At a fairly high level of abstraction, this work is about some ways in which questions about the correct treatment of the semantic paradoxes and questions about the principles of rationality governing doxastic states can be mutually illuminating.

In the first part of the dissertation, I argue that certain treatments of the semantic paradoxes lead to surprising conclusions about the nature of the doxastic states of rational agents. The semantic paradoxes, such as the liar paradox, provide us with good reason to take seriously various non-classical logics. In addition to the semantic paradoxes, there are also paradoxes that show that some extremely plausible principles of rationality governing doxastic states are inconsistent given classical logic. I show how various non-classical responses to the semantic paradoxes provide us with resources sufficient to resolve these paradoxes. In particular, if we allow that certain statements about an agent's doxastic state, e.g., statements about whether an agent believes a proposition P, may give rise to certain failures of classical logic, then we can hold on to all of our plausible principles of doxastic rationality. I use this fact to argue for the conditional claim that if one is inclined to reject classical logic in response to the liar paradox, then one should allow that statements about an agent's doxastic state may also give rise to failures of classical logic. Since the antecedent of the conditional is reasonable, and the consequent surprising, the conditional is of interest.

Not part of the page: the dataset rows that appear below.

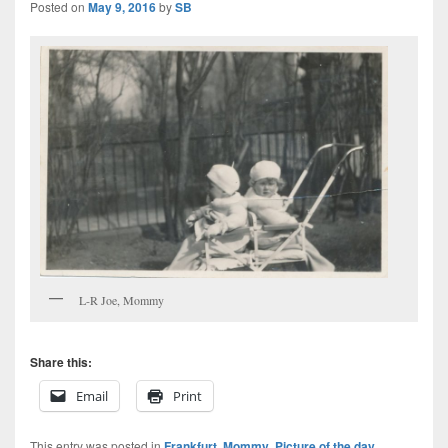
Posted on
May 9, 2016
by
SB
L-R Joe, Mommy
Share this:
Email
Print
This entry was posted in
Frankfurt
,
Mommy
,
Picture of the day
,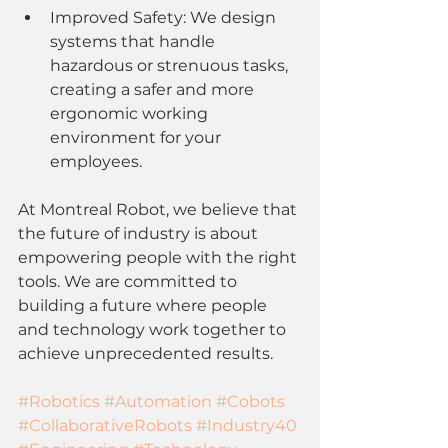
Improved Safety: We design 
systems that handle 
hazardous or strenuous tasks, 
creating a safer and more 
ergonomic working 
environment for your 
employees.
At Montreal Robot, we believe that 
the future of industry is about 
empowering people with the right 
tools. We are committed to 
building a future where people 
and technology work together to 
achieve unprecedented results.
#Robotics
#Automation
#Cobots
#CollaborativeRobots
#Industry40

In the second part of the dissertation, I argue that attention to questions about the nature of doxastic rationality can provide us with important insights into the correct treatment of the semantic paradoxes. For any non-classical response to the semantic paradoxes, an important question that arises is: what exactly is the cognitive significance of the non-classical semantic statuses employed by the theory? I argue that our earlier reflections on the normative paradoxes show that the standard ways of answering this question are wrong. Given standard accounts of the cognitive significance of non-classical semantic statuses, we can resurrect our normative paradoxes. What this means is that the standard accounts of non-classical cognitive significance are in conflict with certain fundamental principles of doxastic rationality. I argue that in order to reconcile the account of non-classical cognitive significance with these principles we need to say that the correct rational response to paradoxical propositions, such as that expressed by the liar sentence, is for there to be a mirroring non-classicality in one's doxastic state. A rational agent, then, will be such that the claim that it believes the proposition expressed by the liar sentence will have the same non-classical status as the proposition expressed by the liar sentence. What emerges is a new picture of the significance of non-classical treatments of the semantic paradoxes.